Additional warnings: sex, suicide, the unseen deaths of children and adults, active engagement with despair. But additional recommendations: The most important characters are all lesbian or queer women, and even though bad things happen to them it didn't feel tropey to me. Fascinating sci-fi setting and details. Beautiful language. Constructive-feeling reflections on real-life difficulties. An important movie along several axes.

April 09, 2020

"And ghosts must do again. What gives?"

Mary Ruefle, "On Fear," in Madness, Rack, and Honey

I suppose, as a poet, among my fears can be counted the deep-seated uneasiness surrounding the possibility that one day it will be revealed that I consecrated my life to an imbecility. Part of what I mean — what I think I mean — by "imbecility" is something intrinsically unnecessary and superfluous and thereby unintentionally cruel.

[...]

I asked the poet Tony Hoagland what he thought about fear. He said fear was the ghost of an experience: we fear the reoccurrence of a pain we once felt, and in this way fear is like a hangover. The memory of our pain is a pain unto itself, and thus feeds our fear like a foyer with mirrors on both sides. And then he quoted Auden:

"And ghosts must do again / What gives them pain."

It is interesting to note that this idea — fear's being the ghost of pain, or imaginary pain — figures in psychological torture by the CIA; in fact, their experiments with pain found that imaginary pain was more effective than physical pain — poets, take note — and thus psychological torture more effective that physical torture. Here is an excerpt from their Exploitation Training Manual, written in 1983: "The threat of coercion usually weakens or destroys resistance more effectively than coercion itself. For example, the threat to inflict pain can trigger fears more damaging than the immediate sensation of pain."

Although I have never been bitten by a dog, I am scared to death of them, as I am of all living creatures, including myself and my own fragmentation in the long hall of mirrors.

James Ward, future British psychologist, broke with religion as a young man in 1872, but found himself a bundle of reflexes over which he had no choice and no control. He said: "I have no dread of God, no fear of the Devil, no fear of man, but my head swims as I write it — I fear myself."

What do I means by fear? Why I mean that thing which drives you to write, but let us step out of the foyer, and back onto the street, back down the road, and make our approach somewhat more slowly.

[...]

Dread. I like it better than the word fear because fear, like the unconscious emotion which is one of its forms, has only the word ear inside of it, telling an animal to listen, while dread has the word read inside of it, telling us to read carefully and find the dead, who are also there. But I have not used the word dread in what follows. I have used the word fear. And fear is an older word —

April 09, 2020

“When there is need, none sees with clarity”

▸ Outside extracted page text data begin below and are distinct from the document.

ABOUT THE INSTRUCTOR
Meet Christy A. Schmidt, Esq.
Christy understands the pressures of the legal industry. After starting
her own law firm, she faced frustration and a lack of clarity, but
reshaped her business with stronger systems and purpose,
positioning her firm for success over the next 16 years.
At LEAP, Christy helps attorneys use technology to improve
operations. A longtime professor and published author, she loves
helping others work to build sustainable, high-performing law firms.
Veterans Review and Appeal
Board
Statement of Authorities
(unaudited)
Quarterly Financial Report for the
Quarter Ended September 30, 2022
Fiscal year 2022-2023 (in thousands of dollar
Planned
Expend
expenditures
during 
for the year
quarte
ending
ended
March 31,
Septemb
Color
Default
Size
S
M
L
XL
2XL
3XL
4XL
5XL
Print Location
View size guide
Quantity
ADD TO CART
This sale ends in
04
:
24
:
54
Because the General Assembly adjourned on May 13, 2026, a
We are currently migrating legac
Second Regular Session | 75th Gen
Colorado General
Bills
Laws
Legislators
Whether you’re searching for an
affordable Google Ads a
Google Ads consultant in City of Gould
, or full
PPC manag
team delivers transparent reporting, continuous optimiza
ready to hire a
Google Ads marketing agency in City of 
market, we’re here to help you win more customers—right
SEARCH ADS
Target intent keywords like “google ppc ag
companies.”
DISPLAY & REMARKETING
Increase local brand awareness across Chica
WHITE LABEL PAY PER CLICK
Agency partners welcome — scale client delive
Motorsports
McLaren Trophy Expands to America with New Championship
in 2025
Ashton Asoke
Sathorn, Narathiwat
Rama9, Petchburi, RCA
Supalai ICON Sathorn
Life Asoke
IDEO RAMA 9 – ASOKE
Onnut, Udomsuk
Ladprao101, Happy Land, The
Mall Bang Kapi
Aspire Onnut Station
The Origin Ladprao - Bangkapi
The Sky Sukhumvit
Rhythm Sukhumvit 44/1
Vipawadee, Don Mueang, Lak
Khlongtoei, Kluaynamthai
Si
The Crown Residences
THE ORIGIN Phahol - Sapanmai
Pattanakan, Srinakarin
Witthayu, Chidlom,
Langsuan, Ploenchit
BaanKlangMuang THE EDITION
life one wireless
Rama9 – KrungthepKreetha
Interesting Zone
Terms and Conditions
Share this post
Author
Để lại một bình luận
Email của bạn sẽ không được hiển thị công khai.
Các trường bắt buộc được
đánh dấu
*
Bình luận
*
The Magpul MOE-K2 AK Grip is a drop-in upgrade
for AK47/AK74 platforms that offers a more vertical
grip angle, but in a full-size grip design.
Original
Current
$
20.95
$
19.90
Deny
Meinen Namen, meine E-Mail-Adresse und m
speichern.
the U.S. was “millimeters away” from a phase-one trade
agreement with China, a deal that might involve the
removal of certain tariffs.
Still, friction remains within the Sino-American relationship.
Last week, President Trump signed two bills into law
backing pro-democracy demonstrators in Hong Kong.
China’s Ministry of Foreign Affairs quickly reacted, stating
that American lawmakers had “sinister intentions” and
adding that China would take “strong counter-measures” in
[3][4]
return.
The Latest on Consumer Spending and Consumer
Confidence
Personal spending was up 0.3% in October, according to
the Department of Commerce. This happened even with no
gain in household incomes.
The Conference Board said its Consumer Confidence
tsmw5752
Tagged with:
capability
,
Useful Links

But she shows all, candid and upright,
unto the last projecting fire and death,
and, turning to the others, I cry out
my pain of pains beholding Doris’s death:
There is protection from near everything,
from fire and damages by storm and frost,
oh, add whichever blows may come to mind.
But there is no protection from mankind.
When there is need, none sees with clarity.
No, only when the task is to beat down
When there is need, none sees with clarity.
No, only when the task is to beat down
and desolate the heart’s own treasury
of dreams to live upon in cold and evil years.

Aniara, 26

April 08, 2020

“does this world dawn on us”

Seldom do we take the slightest note
of our majestic wonder of a boat,
and only during sermons at a grave
does this world dawn on us as all we have;
then come a multitude of black thoughts flapping
through these vaults that hold us bound
filled with the echoes of a prior life
and threading an outlandish void of sound.

Harry Martinson, Aniara, translated by Klass, S. & Sjoberg, L.